IW-My vacation is over, and I read

the board late at night. But, yes, that's what I'm talkin' about.

Colusa County on the west edge of Grimes/Sutter County is where savey operators are wheelin' & dealin' for some of those russian finds. You can raise some good money selling leases there in that basin. Of course, the only reason to sell mineral leases there is because you can make a bunch more money somewhere else...like Freestone County, Texas and the like.

In East Texas, the Oak Hill Field, overlaying the historic East Texas oil field near Kilgore, doubled its production since 2000.

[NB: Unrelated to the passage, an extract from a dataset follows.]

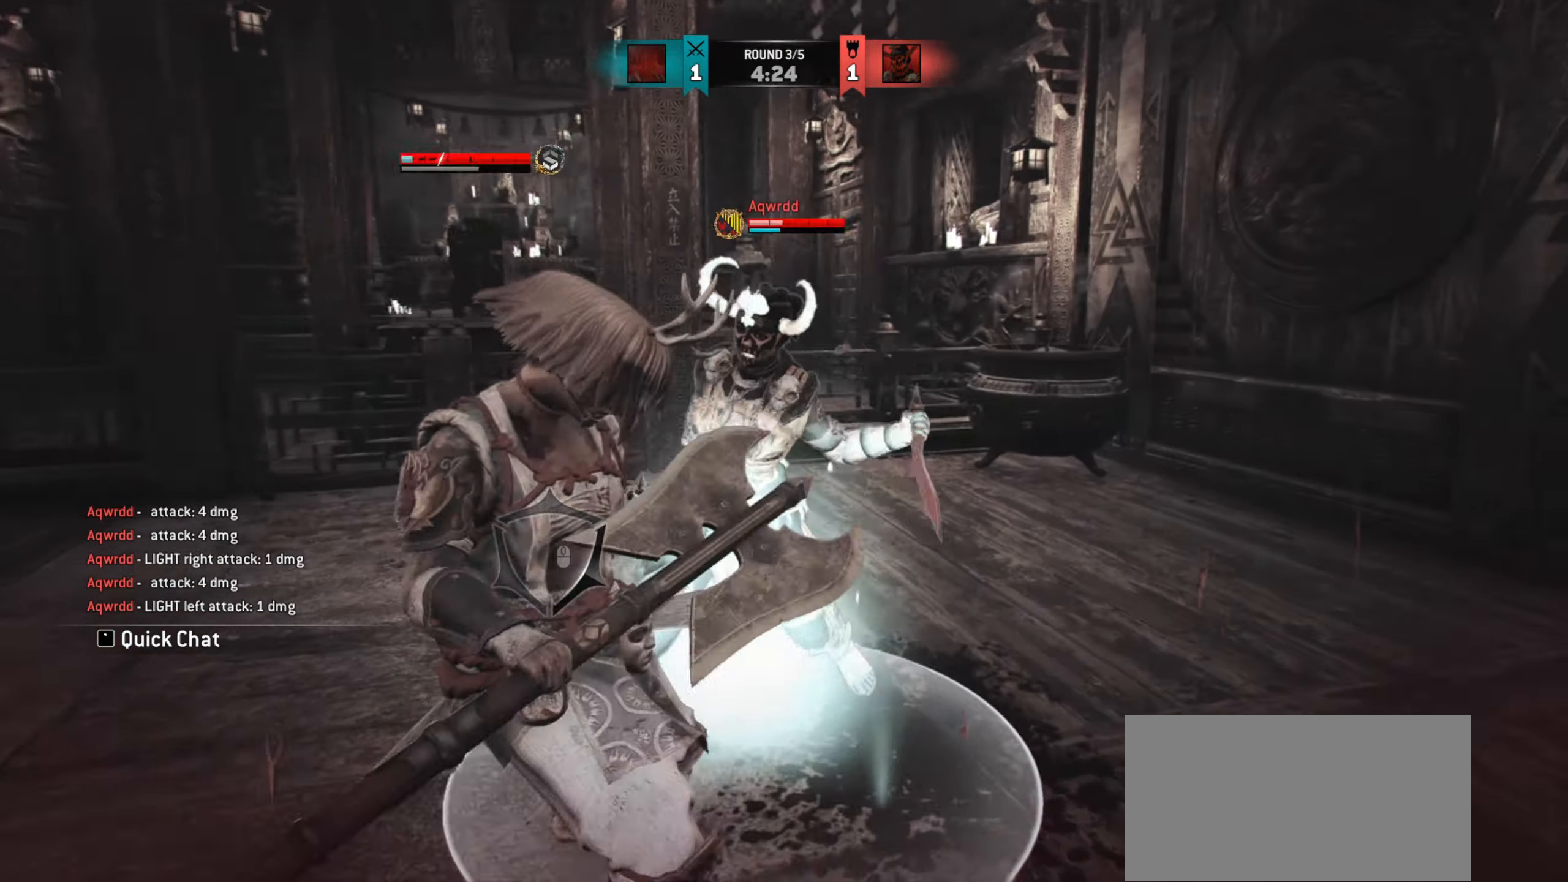
{"keys": ["a"], "mouse": [], "events": []}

The Buffalo Wallow field in the Panhandle along the Oklahoma border did the same thing from 2004 to 2005, taking up some of the slack of the slowly exhausted Panhandle West Field nearby.

In far West Texas under the Texas-New Mexico border, the Haley Field in Loving County also doubled production last year.

There are these and some growing gas prospects that attract BIGN more than Grimes, California:

"...Everybody over here is chasing natural gas now," says James Smith, a Tyler geologist and four-decade veteran of East Texas drilling.

There are a couple of problem spots in Texas' natural-gas lineup. The venerable Panhandle West field near Amarillo, which leads all Texas gas fields with more than 20 trillion cubic feet of production since it opened seven decades ago, is clearly on the downside with production dropping at the rate of 12 percent annually. Absent a burst of new drilling the Panhandle West could be exhausted within a decade.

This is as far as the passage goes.